Nel bel mezzo di un’America politicamente sconquassata come non mai, la regolamentazione della cannabis continua a compiere passi avanti. Poco prima di Natale, il presidente Trump ha firmato l’Agriculture Improvement Act, che tra le altre cose legalizza la produzione commerciale di hemp (canapa non psicotropa o «cannabis light»).

La quale è ricca di Cbd, Cannabidiolo, che rivela forti proprietà anti-infiammatorie e altre virtù mediche, come confermato da recenti studi e dall’approvazione ufficiale, la scorsa estate, dell’Epidiolex per la cura dell’epilessia. Sul fronte legislativo, i governatori di New Jersey, New York e New Mexico hanno confermato l’appoggio alle proposte di legge per la legalizzazione della canapa ricreativa preannunciate dai Democrat.

Non a caso, nei giorni scorsi l’Albuquerque Journal ha dedicato approfondimenti quotidiani, ricchi di interviste, dati e riferimenti aggiornati, per chiarire i vari aspetti della normativa che verrà discussa nella imminente sessione legislativa del Parlamento del New Mexico. Anticipando così un «dibattito vivace ma sofisticato» fra i legislatori di Santa Fe, come nella società.

Dibattito pubblico che invece il giorno dell’Epifania ha preso una piega ben diversa, con un brusco ritorno al passato.
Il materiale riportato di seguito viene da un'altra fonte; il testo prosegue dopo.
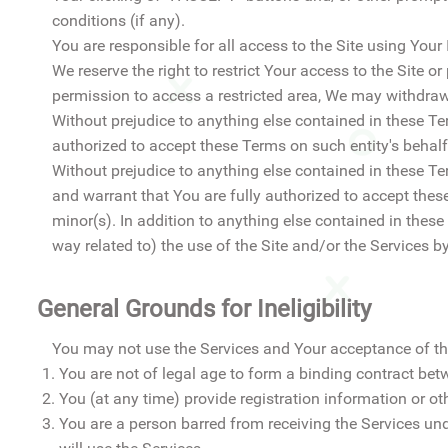
conditions (if any).
You are responsible for all access to the Site using Your
We reserve the right to restrict Your access to the Site or
permission to access a restricted area, We may withdraw
Without prejudice to anything else contained in these Ter
authorized to accept these Terms on such entity's behalf
Without prejudice to anything else contained in these Ter
and warrant that You are fully authorized to accept thes
minor(s). In addition to anything else contained in these
way related to) the use of the Site and/or the Services b
General Grounds for Ineligibility
You may not use the Services and Your acceptance of th
You are not of legal age to form a binding contract bet
You (at any time) provide registration information or oth
You are a person barred from receiving the Services und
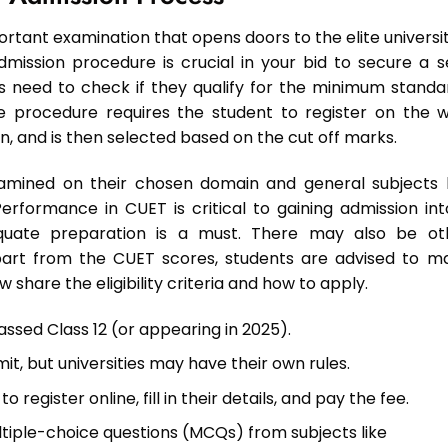
rtant examination that opens doors to the elite universit
 admission procedure is crucial in your bid to secure a s
s need to check if they qualify for the minimum standa
e procedure requires the student to register on the 
on, and is then selected based on the cut off marks.
amined on their chosen domain and general subjects l
rformance in CUET is critical to gaining admission int
dequate preparation is a must. There may also be ot
 apart from the CUET scores, students are advised to m
share the eligibility criteria and how to apply.
ssed Class 12 (or appearing in 2025).
imit, but universities may have their own rules.
o register online, fill in their details, and pay the fee.
ultiple-choice questions (MCQs) from subjects like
Il motivo è legato all’estesa eco mediatica (dal Wall Street Journal al New Yorker a Mother Jones) ottenuta da un libretto fresco di stampa, il cui titolo suggerisce letteralmente ai genitori di «Dire la verità ai figli su marijuana, malattie mentali e violenza».

L’autore è Alex Berenson, ex reporter del New York Times, dal 2010 dedito alla fiction, che ha spulciato alcuni vecchi studi europei su campioni di adolescenti, fumatori abituali di cannabis, da cui emergerebbe un aumento significativo di psicosi e schizofrenia. E segnala anche che negli Stati dove dal 2014-15 vige la regolamentazione (Oregon, Washington, Alaska, Colorado), si sarebbe verificato una crescita del 35% degli omicidi rispetto alla media nazionale attestata al più 20%.

Pur proponendo simili statistiche ad hoc e altre generalizzazioni strumentali, l’autore è costretto ad ammettere tuttavia che, nonostante offra «suggestive prove di possibili correlazioni», in realtà nessuno di questi studi «dimostra il legame diretto tra maggior uso di cannabis e aumento di psicosi o altre malattie mentali nella popolazione». Questo Carneade dimentica di ricordare l’alto livello di criminalità veicolato dal proibizionismo e i nefasti effetti economico-sociali del narcotraffico, dove droghe leggere e pesanti viaggiano assieme per necessità del mercato nero.

Non è casuale che neppure accenni alle decine di indagini scientifiche recenti sui positivi effetti terapeutici della pianta, studi fra l’altro intralciati non poco dalla proibizione perdurante.

La salute pubblica va salvaguardata, particolarmente quella di fasce a rischio come i più giovani: le normative statali pro-legalizzazione prevedono apposite campagne educative e sono soggette a periodiche revisioni. Assurdo è però riproporre una propaganda allarmista come negli anni ’30, con campagne stampa centrate sull’erba «assassina» e con film come Reefer Madness (1936), centrato sulla «mostruosa dipendenza dalla marijuana».

Lungi da offrire spunti importanti al dibattito in corso, l’uscita controcorrente di Berenson è un maldestro tentativo di cavalcare l’onda dell’iper-polarizzazione politica e della post-verità innescati dal trumpismo, complici tanti media nazionali ancora spaesati davanti a questi nuovi scenari e affamati di facile terrorismo.

Un colpo di coda oscurantista che difficilmente inciderà sul processo voluto dalle Istituzioni e, ancora prima, dai cittadini nordamericani a favore regolamentazione.